Cet attentat, comme tant d'autres, a cherché à fracturer notre société, à instiller la peur, à remettre en cause notre vivre-ensemble. Face à cela, la réponse de la justice est une pierre angulaire de notre résilience collective. Elle démontre que la République ne cède ni à la panique, ni à l’oubli. Elle prend le temps d'instruire, de juger, d'écouter, de peser chaque fait, chaque preuve, dans le respect des principes fondamentaux qui la guident, même pour ceux qui ont bafoué les nôtres. C’est dans cette rigueur, cette impartialité et cette persévérance que se forge la force de notre État de droit. Ce n’est pas seulement punir un individu, c’est défendre un modèle de société, des valeurs d’humanité et de respect mutuel, contre ceux qui cherchent à les anéantir.

La décision de la cour d'appel de Paris, qui maintient la peine initiale, n'est pas un acte de vengeance. C'est un acte de justice. Elle rappelle que la solidarité et la vigilance doivent rester nos boucliers face à la menace terroriste, une menace polymorphe qui s'adapte et évolue. Elle nous invite aussi à une réflexion plus profonde sur les facteurs de radicalisation et les mécanismes qui peuvent pousser des individus à apporter leur soutien, même indirect, à des causes meurtrières. Il est crucial de comprendre que chaque soutien logistique, chaque aide matérielle, chaque complicité, même apparemment mineure, est une brique ajoutée à l'édifice de la violence. En sanctionnant fermement cette participation, la justice rappelle que chacun est responsable de ses actes et de leurs conséquences, et que l'indifférence ou la complaisance face à la haine ne sauraient être tolérées.

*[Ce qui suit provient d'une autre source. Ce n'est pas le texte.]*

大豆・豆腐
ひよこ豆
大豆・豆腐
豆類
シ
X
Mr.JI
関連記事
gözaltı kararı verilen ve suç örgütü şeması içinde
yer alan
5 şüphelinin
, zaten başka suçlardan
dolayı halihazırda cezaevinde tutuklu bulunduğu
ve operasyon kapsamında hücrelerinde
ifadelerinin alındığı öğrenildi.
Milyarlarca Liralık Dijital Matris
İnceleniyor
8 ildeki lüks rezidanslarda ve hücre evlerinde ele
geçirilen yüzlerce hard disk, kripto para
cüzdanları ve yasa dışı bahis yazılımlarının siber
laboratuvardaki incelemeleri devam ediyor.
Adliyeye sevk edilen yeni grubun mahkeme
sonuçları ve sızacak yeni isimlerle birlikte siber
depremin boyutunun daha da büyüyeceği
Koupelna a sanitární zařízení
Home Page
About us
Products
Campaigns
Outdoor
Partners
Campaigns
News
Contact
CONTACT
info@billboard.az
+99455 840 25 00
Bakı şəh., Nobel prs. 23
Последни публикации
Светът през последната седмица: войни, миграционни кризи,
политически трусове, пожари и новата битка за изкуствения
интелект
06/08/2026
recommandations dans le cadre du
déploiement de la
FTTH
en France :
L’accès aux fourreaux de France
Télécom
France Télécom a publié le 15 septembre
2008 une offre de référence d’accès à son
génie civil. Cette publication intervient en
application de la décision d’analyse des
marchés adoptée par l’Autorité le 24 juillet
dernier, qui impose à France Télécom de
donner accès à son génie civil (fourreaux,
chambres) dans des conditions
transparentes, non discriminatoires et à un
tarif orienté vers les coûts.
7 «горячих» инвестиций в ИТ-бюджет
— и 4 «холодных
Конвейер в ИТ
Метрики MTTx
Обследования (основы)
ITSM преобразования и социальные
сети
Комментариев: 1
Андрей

Alors que le monde continue de faire face aux défis du terrorisme, ce verdict en appel pour l'attentat de Strasbourg est un signal fort. Il atteste de la détermination inébranlable de la France à lutter contre toutes les formes de terrorisme, en s’appuyant sur les piliers de sa justice. Il n’effacera jamais la douleur ni les absents, mais il contribue à reconstruire la confiance, à panser les plaies, et à affirmer que, malgré tout, la lumière de la justice finit toujours par percer l'ombre de la barbarie.